The surgical robot is used in surgical subspecialties, including colorectal, gynecologic, and urologic surgeries; areas with remote or recessed locations.

“There is no added coverage or financial benefit given to the hospital by the insurers,” said Sheikh Majid. “The patients will also not bear the cost. AL Zahra Hospital will offer this novel surgical technology at the same cost as conventional procedures which are normally covered by insurance companies,” he explained.

“The added cost as result of this novel technology will be bared by the healthcare facility,” he added.
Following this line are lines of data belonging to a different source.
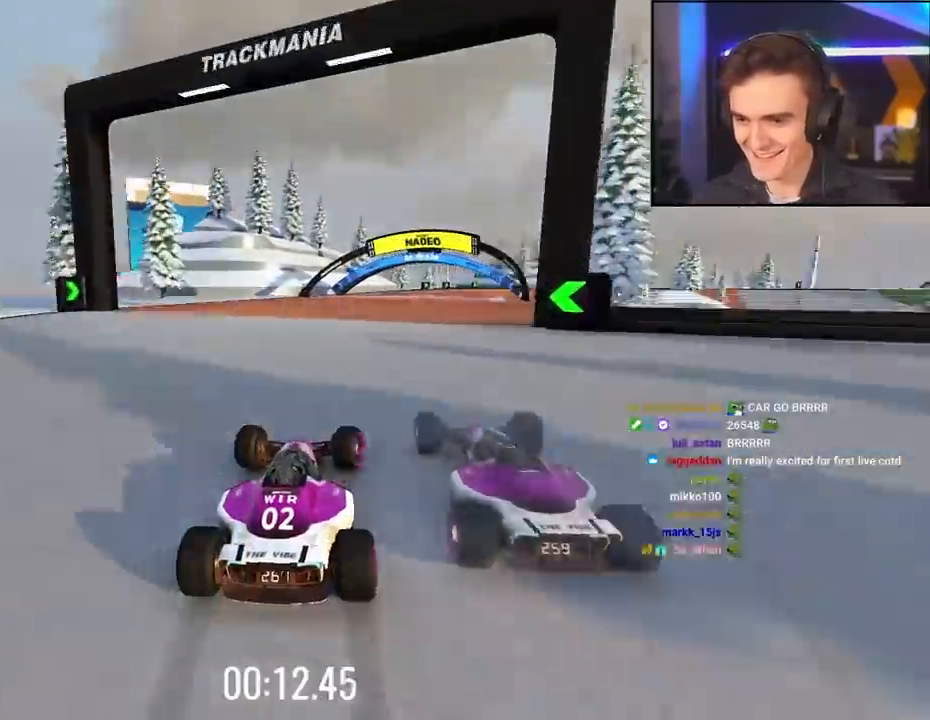
{"keys": ["up"], "events": []}
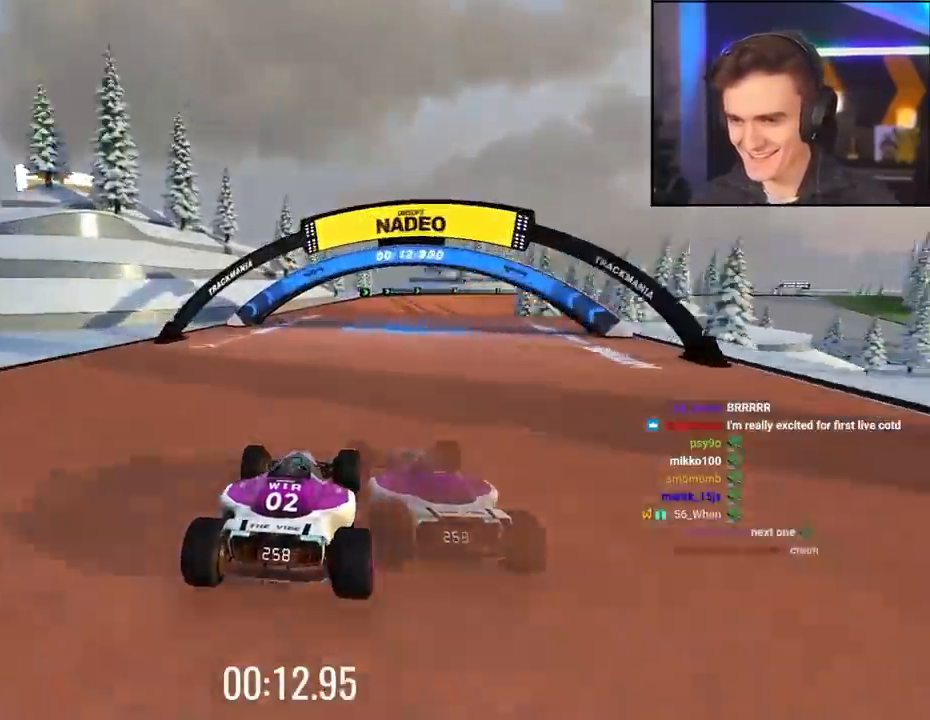
{"keys": ["right", "up"], "events": [[500, "right", "down"]]}
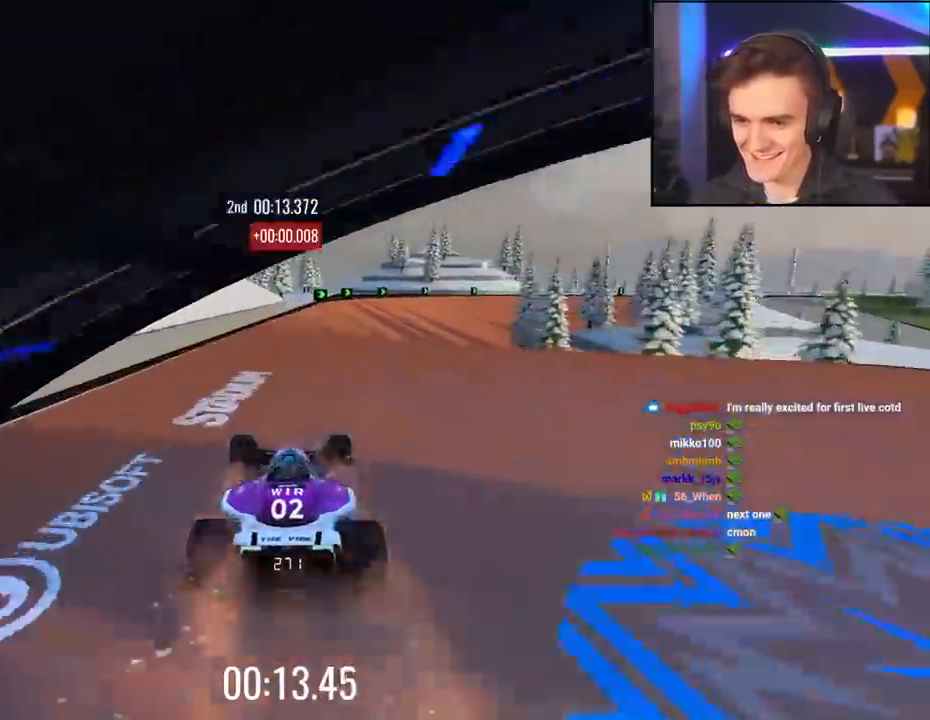
{"keys": ["right", "up"], "events": [[100, "right", "up"], [200, "right", "down"]]}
The CMR Surgical Versius Robotic System. (Supplied)
The CMR Surgical Versius Robotic System. (Supplied)

Cambridge-based medical device company CMR Surgical also known as MedTech debuted its Versius Robotic Solution as an advanced version of conventional robotic systems. The product was designed with ergonomics in mind to help reduce stress and fatigue for surgeons while enhancing patient outcomes and improving recovery times.

Helping surgeons with laparoscopic procedures, its use is associated with a wide range of patient benefits. Many operations are highly complex and when performed manually, and without the assistance of robotics the risk of compromising quality grows.

The system contains instinctive instruments, vision controls, and an open console design allowing surgeons to sit upright or stand, keeping them comfortable for longer each day.

Sheikh Majid said the surgical robot varies in price, based on the different functions required, but as the system is modular and scalable it can reach $4 million with full functionality, he said, adding that the hospital views the purchase as a long-term investment.

“Directly it is not about the extra money that will be charged for the procedures but rather in the cost saving measures achieved as the result of the robotic surgical system” he revealed.

In the sense of doing the procedure faster, more precise and accurate with less complications and faster discharge from the hospital and the Operation Theater it leads to more surgical procedures being done, he said.

This then offers the hospital a higher turnover of beds and operating rooms, smaller incisions and faster recovery for patients, with less consumables and medication being used.

“With the new DRG system launched by the regulator in Dubai, cost of complications and longer hospital stays has to be absorbed by the hospital and not the insurer. Therefore, having such a system in place will benefit the hospital greatly from a cost saving perspective,” he explained.

Added bonuses from having the robot system in place include the ability to attract talented surgeons from all over the world, along with patients with complex surgeries that are looking for the latest surgical solutions in the region, but who do not want to travel to Western countries to receive medical treatments, Sheikh Majid said.